- _Prompt_:
Would you set down every entry again, exactly as written?

[Working data Boundary: Start]

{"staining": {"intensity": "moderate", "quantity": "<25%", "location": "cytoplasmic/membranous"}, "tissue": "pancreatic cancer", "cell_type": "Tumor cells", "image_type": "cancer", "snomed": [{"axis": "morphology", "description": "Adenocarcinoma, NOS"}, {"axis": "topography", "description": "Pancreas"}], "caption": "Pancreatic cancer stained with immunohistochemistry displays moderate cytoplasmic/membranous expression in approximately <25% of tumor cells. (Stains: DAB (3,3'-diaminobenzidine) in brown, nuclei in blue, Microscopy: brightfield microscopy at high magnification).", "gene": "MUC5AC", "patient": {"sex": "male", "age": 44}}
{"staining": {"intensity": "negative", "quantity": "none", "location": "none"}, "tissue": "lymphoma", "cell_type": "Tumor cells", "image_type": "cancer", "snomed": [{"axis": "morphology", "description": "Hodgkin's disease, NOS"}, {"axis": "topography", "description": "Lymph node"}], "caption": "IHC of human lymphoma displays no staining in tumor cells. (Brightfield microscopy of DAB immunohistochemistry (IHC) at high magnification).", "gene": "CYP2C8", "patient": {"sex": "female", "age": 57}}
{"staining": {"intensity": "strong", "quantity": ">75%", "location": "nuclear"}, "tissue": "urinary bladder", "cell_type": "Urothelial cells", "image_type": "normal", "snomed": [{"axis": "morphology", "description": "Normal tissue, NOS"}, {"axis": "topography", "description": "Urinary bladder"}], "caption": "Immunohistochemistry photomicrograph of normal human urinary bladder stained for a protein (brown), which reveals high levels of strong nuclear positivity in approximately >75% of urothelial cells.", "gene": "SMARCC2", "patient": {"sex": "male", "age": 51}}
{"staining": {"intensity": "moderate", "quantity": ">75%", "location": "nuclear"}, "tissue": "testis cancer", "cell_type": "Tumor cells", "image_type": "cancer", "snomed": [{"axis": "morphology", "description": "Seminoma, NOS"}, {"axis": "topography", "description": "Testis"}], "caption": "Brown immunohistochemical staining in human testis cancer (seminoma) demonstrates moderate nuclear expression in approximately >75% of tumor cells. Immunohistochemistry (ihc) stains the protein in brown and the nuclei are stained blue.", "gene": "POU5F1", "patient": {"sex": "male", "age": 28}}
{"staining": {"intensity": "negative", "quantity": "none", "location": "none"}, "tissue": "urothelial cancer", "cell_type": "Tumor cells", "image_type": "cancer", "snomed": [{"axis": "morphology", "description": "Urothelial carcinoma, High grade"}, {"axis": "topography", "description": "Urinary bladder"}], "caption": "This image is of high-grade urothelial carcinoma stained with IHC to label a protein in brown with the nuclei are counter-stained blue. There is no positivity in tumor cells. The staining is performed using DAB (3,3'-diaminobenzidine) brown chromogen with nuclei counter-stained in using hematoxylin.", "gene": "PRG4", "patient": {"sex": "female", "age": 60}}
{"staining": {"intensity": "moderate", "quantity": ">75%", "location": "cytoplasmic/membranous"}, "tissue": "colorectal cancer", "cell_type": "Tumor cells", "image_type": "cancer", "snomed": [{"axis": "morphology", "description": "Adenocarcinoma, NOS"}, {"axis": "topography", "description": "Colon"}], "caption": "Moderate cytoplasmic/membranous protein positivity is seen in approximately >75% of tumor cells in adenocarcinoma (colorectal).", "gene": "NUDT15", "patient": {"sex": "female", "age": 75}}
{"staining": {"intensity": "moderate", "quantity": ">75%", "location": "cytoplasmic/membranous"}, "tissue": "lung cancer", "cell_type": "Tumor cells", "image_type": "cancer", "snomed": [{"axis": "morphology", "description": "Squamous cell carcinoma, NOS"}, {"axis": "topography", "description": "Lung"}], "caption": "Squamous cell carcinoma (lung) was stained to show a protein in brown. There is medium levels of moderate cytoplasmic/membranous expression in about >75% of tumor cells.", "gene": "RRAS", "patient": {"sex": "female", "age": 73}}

[Working data Boundary: End]

- _Response area_:
{"staining": {"intensity": "moderate", "quantity": "<25%", "location": "cytoplasmic/membranous"}, "tissue": "pancreatic cancer", "cell_type": "Tumor cells", "image_type": "cancer", "snomed": [{"axis": "morphology", "description": "Adenocarcinoma, NOS"}, {"axis": "topography", "description": "Pancreas"}], "caption": "Pancreatic cancer stained with immunohistochemistry displays moderate cytoplasmic/membranous expression in approximately <25% of tumor cells. (Stains: DAB (3,3'-diaminobenzidine) in brown, nuclei in blue, Microscopy: brightfield microscopy at high magnification).", "gene": "MUC5AC", "patient": {"sex": "male", "age": 44}}
{"staining": {"intensity": "negative", "quantity": "none", "location": "none"}, "tissue": "lymphoma", "cell_type": "Tumor cells", "image_type": "cancer", "snomed": [{"axis": "morphology", "description": "Hodgkin's disease, NOS"}, {"axis": "topography", "description": "Lymph node"}], "caption": "IHC of human lymphoma displays no staining in tumor cells. (Brightfield microscopy of DAB immunohistochemistry (IHC) at high magnification).", "gene": "CYP2C8", "patient": {"sex": "female", "age": 57}}
{"staining": {"intensity": "strong", "quantity": ">75%", "location": "nuclear"}, "tissue": "urinary bladder", "cell_type": "Urothelial cells", "image_type": "normal", "snomed": [{"axis": "morphology", "description": "Normal tissue, NOS"}, {"axis": "topography", "description": "Urinary bladder"}], "caption": "Immunohistochemistry photomicrograph of normal human urinary bladder stained for a protein (brown), which reveals high levels of strong nuclear positivity in approximately >75% of urothelial cells.", "gene": "SMARCC2", "patient": {"sex": "male", "age": 51}}
{"staining": {"intensity": "moderate", "quantity": ">75%", "location": "nuclear"}, "tissue": "testis cancer", "cell_type": "Tumor cells", "image_type": "cancer", "snomed": [{"axis": "morphology", "description": "Seminoma, NOS"}, {"axis": "topography", "description": "Testis"}], "caption": "Brown immunohistochemical staining in human testis cancer (seminoma) demonstrates moderate nuclear expression in approximately >75% of tumor cells. Immunohistochemistry (ihc) stains the protein in brown and the nuclei are stained blue.", "gene": "POU5F1", "patient": {"sex": "male", "age": 28}}
{"staining": {"intensity": "negative", "quantity": "none", "location": "none"}, "tissue": "urothelial cancer", "cell_type": "Tumor cells", "image_type": "cancer", "snomed": [{"axis": "morphology", "description": "Urothelial carcinoma, High grade"}, {"axis": "topography", "description": "Urinary bladder"}], "caption": "This image is of high-grade urothelial carcinoma stained with IHC to label a protein in brown with the nuclei are counter-stained blue. There is no positivity in tumor cells. The staining is performed using DAB (3,3'-diaminobenzidine) brown chromogen with nuclei counter-stained in using hematoxylin.", "gene": "PRG4", "patient": {"sex": "female", "age": 60}}
{"staining": {"intensity": "moderate", "quantity": ">75%", "location": "cytoplasmic/membranous"}, "tissue": "colorectal cancer", "cell_type": "Tumor cells", "image_type": "cancer", "snomed": [{"axis": "morphology", "description": "Adenocarcinoma, NOS"}, {"axis": "topography", "description": "Colon"}], "caption": "Moderate cytoplasmic/membranous protein positivity is seen in approximately >75% of tumor cells in adenocarcinoma (colorectal).", "gene": "NUDT15", "patient": {"sex": "female", "age": 75}}
{"staining": {"intensity": "moderate", "quantity": ">75%", "location": "cytoplasmic/membranous"}, "tissue": "lung cancer", "cell_type": "Tumor cells", "image_type": "cancer", "snomed": [{"axis": "morphology", "description": "Squamous cell carcinoma, NOS"}, {"axis": "topography", "description": "Lung"}], "caption": "Squamous cell carcinoma (lung) was stained to show a protein in brown. There is medium levels of moderate cytoplasmic/membranous expression in about >75% of tumor cells.", "gene": "RRAS", "patient": {"sex": "female", "age": 73}}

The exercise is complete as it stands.